Francis Bacon's claim that knowledge is power was a description of a relationship, not an observation about epistemology: to know something is to be positioned over it. When a person becomes a behavioral profile, the profile does not passively record them but begins to act on them. Insurance rates, credit decisions, content recommendations, policing patterns: these are responses to what the data says the person is, which is fundamentally different from who the person actually is. That gap between the record and the self is constitutive, not a technical limitation to be eventually resolved.
Paul Ricoeur, in Oneself as Another, distinguishes between two modes of identity: idem and ipse. Idem is the identity of pattern and habit that persists through time, the regularity that makes a person predictable, systematic, legible. It is what a database is designed to capture. Ipse is something altogether different: the identity constituted by the capacity to make and keep promises, to say "I will" across an open future and act upon it. It cannot be stored, because it consists solely of an individual’s potential. Data captures a fragment of the idem identity and cannot touch ipse at all. By treating the idem fragment as an adequate representation of the person, the data apparatus locks itself into a fundamentally backward-facing understanding: who this person has been, with no structural place for who they might become.
James C. Scott further adds metis as local, embodied knowledge: insight that cannot be reduced to formal rules or captured because it is constituted by context and relationship. High-modernist legibility projects, from colonial land surveys to smart city dashboards, have characteristically destroyed metis not out of malice but out of the structural requirement that knowledge be transmissible and standardized.
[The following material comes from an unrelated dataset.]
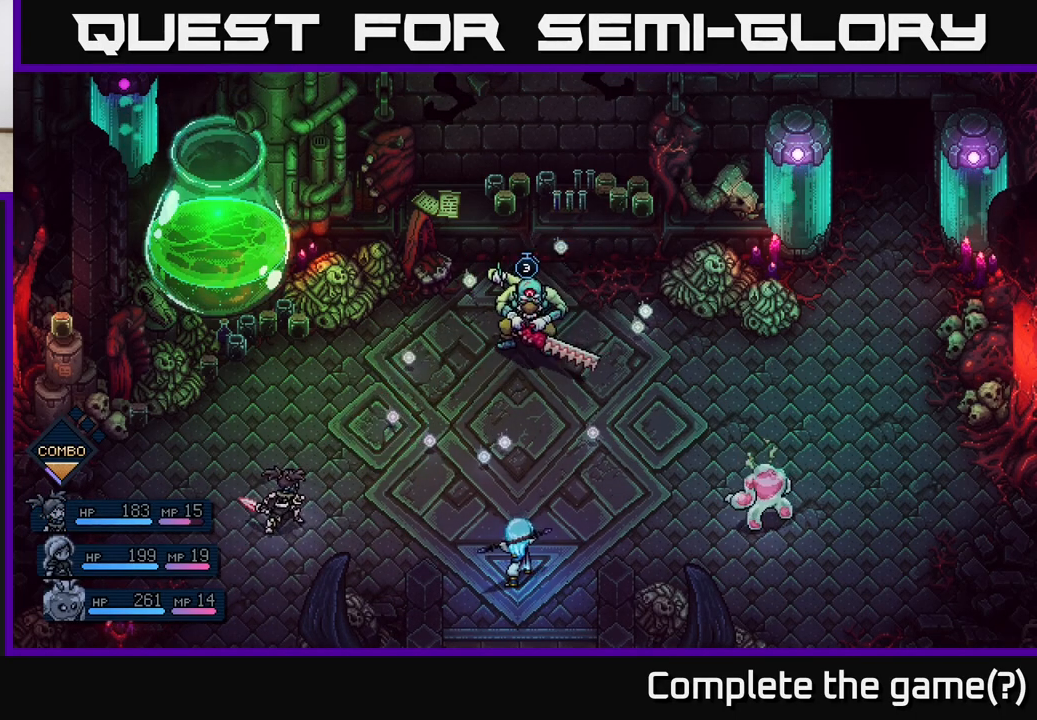
{"buttons": [], "left_stick": "left", "right_stick": "center", "events": [[350, "left_stick", "left"]]}
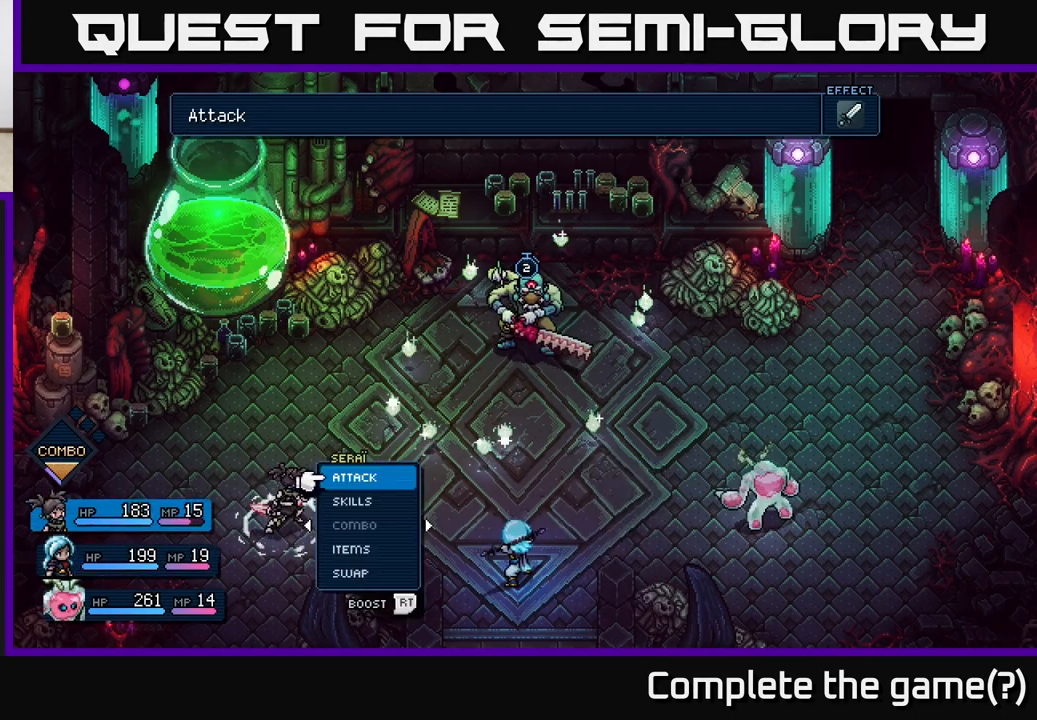
{"buttons": ["A"], "left_stick": "center", "right_stick": "center", "events": [[17, "left_stick", "center"], [300, "left_stick", "up"], [450, "left_stick", "center"], [500, "A", "down"]]}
We frame data as a resource: who owns it, who profits from it, how it should be regulated. Shoshana Zuboff calls this surveillance capitalism, and she argues that human experience is claimed as raw material for behavioral prediction. Modern platforms no longer make money by selling products to users but by selling predictions about users to third parties. Nick Couldry and Ulises Mejias extend this diagnosis beyond the market in their concept of data colonialism: "Data colonialism combines the old logics of colonialism, the appropriation of bodies and territories, and emerging practices of data relations." The value generated flows right out of the community in which it was produced.
Helen Nissenbaum's contextual integrity framework shows a way to see information differently. Medical data shared with a doctor flows appropriately to treating physicians and community care, it does not flow appropriately to insurers. Transit data shared to optimize routes flows appropriately to urban planners, it does not flow appropriately to immigration enforcement. Surveillance earns its name through the rupture of contextual expectation, through the violation of what information was understood to mean in its original relation. Nissenbaum's framework implies the core wrong of data colonialism is this rupture at scale, data generated in one relational context extracted and deployed in another without consent, accountability, or return. The idem record is taken from the context in which it was constituted, and stripped of the metis that gave it meaning.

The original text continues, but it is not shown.